A retired Marine corporal who bagged up pieces of dead soldiers in a mortuary affairs unit in Iraq brought a class action for thousands of veterans he claims are being cheated out of disability benefits.

BROWNSVILLE, Texas (CN) – A retired Marine corporal who bagged up pieces of dead soldiers in a mortuary affairs unit in Iraq brought a class action for thousands of veterans he claims are being cheated out of disability benefits.

Simon Soto says in his federal lawsuit that he has vivid nightmares from his two tours in Iraq more than 10 years ago, haunted by memories of his time in the unit that was called out to recover the remains any time a U.S. soldier was shot or blown up.

“Soto has described one mission where ‘we picked up over 300 pieces of five or seven soldiers, in which case it wasn’t really easy to identify who and it was just literally chunks and pieces of flesh that we were processing,’” according to the March 2 lawsuit.

Soto received seven medals and other honors during his nearly six years with the Marine Corps.
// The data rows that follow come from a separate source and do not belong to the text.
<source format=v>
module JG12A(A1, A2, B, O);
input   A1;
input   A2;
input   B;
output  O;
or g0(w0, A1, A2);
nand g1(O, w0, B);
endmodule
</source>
He retired from active duty in April 2006.

As he struggled with suicidal thoughts and civilian life, Soto says, the Department of Veterans Affairs found him 100 percent disabled by post-traumatic stress disorder and deemed him eligible for disability payments, formally called combat-related special compensation.
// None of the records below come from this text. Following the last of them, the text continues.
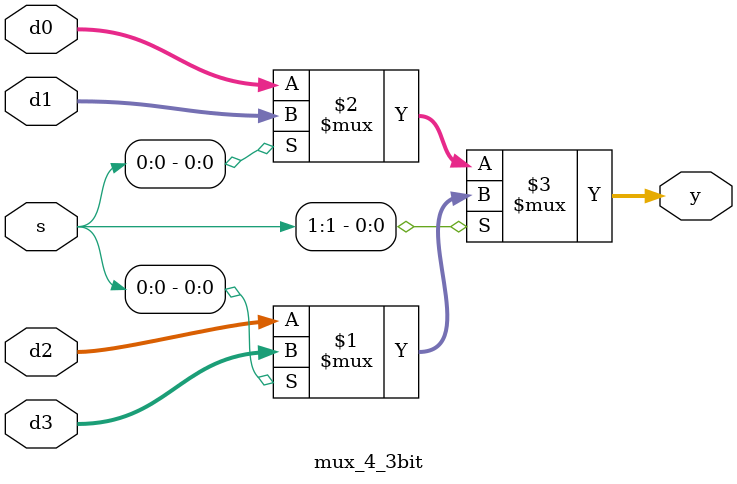
<source format=sv>
`timescale 1ns / 1ps


module mux_4_3bit(
    input logic [2:0] d0, d1, d2, d3,
    input logic [1:0] s,
    output logic [2:0] y);
    
    assign y = s[1] ?
    (s[0] ? d3 : d2):
    (s[0] ? d1 : d0);
endmodule

</source>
But because he waited until June 2016 to apply for disability pay with the Navy, which oversees the Marine Corps, he did not beat a 6-year statute of limitations, and the government capped his retroactive disability payments at six years.
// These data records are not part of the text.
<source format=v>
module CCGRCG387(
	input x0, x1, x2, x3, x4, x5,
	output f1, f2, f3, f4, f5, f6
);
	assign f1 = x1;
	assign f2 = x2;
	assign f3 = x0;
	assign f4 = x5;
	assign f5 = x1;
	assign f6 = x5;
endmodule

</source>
“If you file your claim more than 6 years after initial eligibility, you will be restricted to 6 years of any retroactive entitlement,” the lawsuit states, citing a section of U.S. code that governs military benefit claims.

Soto says the government is misreading the statute. He says the code, 31 U.S.C. Section 3702(b), puts the 6-year limit on retroactive claims for survivor benefits, travel costs, payments for unused leave and retirement pay, but not combat-related special compensation, which is not explicitly included in the code.

So Soto says the government is illegally capping retroactive disability benefits and he should get 8½ years of those payments instead of six.

He estimates that thousands of the 88,610 military retirees who get combat-disability pay also have been shorted by the cap.

He seeks class certification and damages of up to $10,000 per member.

He is represented by Tracy LeRoy with Sidley Austin in Houston.